Self-potential (SP) is one of the few geophysical techniques that will detect electro-filtration effects associated with fluid flow in the subsurface.
However, the potential use of SP for environmental and engineering site investigations has, to-date, been severely inhibited by the lack of interpretational tools available for quantitative analysis.
A new tomographic image reconstruction scheme has been implemented. The algorithm is fast, robust, and makes no a priori assumptions about the subsurface charge distribution.
Unlike a simple contour plot, self-potential tomography (SPT) gives spatial information about the geometry of the causative source as a function of depth.
The new SPT technique has been successfully used to detect a concealed mineshaft (see Figure 1). The strong concentrations of charge are attributed to streaming potentials caused by preferential drainage into the shaft.

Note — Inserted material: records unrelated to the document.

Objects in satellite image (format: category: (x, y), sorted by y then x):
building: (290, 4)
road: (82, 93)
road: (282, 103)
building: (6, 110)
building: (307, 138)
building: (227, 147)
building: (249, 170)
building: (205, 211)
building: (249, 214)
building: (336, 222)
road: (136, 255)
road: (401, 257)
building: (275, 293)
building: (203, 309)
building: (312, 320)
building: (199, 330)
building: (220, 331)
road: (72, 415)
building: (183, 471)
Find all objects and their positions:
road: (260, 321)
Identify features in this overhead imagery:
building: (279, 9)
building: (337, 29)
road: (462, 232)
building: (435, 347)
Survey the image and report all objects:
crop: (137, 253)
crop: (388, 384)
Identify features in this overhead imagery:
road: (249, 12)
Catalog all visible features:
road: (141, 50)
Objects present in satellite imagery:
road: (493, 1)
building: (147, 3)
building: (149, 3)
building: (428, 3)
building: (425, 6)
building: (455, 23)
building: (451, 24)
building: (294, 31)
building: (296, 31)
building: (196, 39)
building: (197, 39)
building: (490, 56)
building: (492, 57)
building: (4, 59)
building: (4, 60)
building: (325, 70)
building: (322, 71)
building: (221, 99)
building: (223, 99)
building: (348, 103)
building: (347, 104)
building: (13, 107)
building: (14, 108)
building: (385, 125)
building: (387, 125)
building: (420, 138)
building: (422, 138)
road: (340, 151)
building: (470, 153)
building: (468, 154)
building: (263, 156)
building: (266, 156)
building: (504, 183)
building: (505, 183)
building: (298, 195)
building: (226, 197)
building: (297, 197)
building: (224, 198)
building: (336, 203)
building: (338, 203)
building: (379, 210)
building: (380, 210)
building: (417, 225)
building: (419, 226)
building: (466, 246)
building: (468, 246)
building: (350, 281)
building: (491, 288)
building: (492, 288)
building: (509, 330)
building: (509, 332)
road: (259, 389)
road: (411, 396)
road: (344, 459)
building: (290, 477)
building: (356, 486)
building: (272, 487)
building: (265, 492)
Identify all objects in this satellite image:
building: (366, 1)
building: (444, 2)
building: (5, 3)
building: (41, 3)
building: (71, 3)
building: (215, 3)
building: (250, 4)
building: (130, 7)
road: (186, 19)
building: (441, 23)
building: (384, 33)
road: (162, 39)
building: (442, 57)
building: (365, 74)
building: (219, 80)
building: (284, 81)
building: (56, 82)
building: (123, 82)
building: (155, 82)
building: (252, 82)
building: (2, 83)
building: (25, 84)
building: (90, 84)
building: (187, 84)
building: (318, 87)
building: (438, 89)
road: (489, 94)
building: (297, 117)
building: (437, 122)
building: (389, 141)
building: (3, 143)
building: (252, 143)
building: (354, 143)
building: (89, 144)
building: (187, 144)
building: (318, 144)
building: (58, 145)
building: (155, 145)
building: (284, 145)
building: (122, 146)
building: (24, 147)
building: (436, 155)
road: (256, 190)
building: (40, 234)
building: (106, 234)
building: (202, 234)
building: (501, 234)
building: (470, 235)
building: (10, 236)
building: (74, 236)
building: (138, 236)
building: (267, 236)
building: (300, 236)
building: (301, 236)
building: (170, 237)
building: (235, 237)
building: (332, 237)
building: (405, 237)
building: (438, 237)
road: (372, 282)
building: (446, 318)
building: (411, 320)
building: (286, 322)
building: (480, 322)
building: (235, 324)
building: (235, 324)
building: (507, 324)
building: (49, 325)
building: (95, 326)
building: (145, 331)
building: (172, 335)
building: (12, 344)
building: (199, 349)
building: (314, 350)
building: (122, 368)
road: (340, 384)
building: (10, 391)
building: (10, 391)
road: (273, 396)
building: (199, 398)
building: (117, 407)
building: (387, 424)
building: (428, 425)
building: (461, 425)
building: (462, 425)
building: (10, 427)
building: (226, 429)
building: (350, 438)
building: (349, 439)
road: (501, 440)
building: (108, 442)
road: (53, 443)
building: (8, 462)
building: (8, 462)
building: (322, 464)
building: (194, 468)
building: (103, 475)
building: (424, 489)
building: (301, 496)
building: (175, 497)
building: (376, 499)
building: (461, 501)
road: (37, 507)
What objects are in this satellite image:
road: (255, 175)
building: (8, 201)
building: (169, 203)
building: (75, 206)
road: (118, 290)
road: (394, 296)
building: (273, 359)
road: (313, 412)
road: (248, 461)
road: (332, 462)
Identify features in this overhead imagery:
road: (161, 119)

Other potential applications include the detection and monitoring of leaks from landfills, migrating solution cavities, or incipient landslides.
SPT monitoring of landslips could provide a better understanding of the fundamental triggering mechanisms associated with several types of gravity driven mass flow. This research involves theoretical modelling, controlled laboratory experiments, and field studies.
An ALERT system with both ERT and SPT sensors has been installed at an active landslip near Hollin Hill, Yorkshire. This installation uses a wind turbine and solar panel to recharge its batteries (see Figure 2).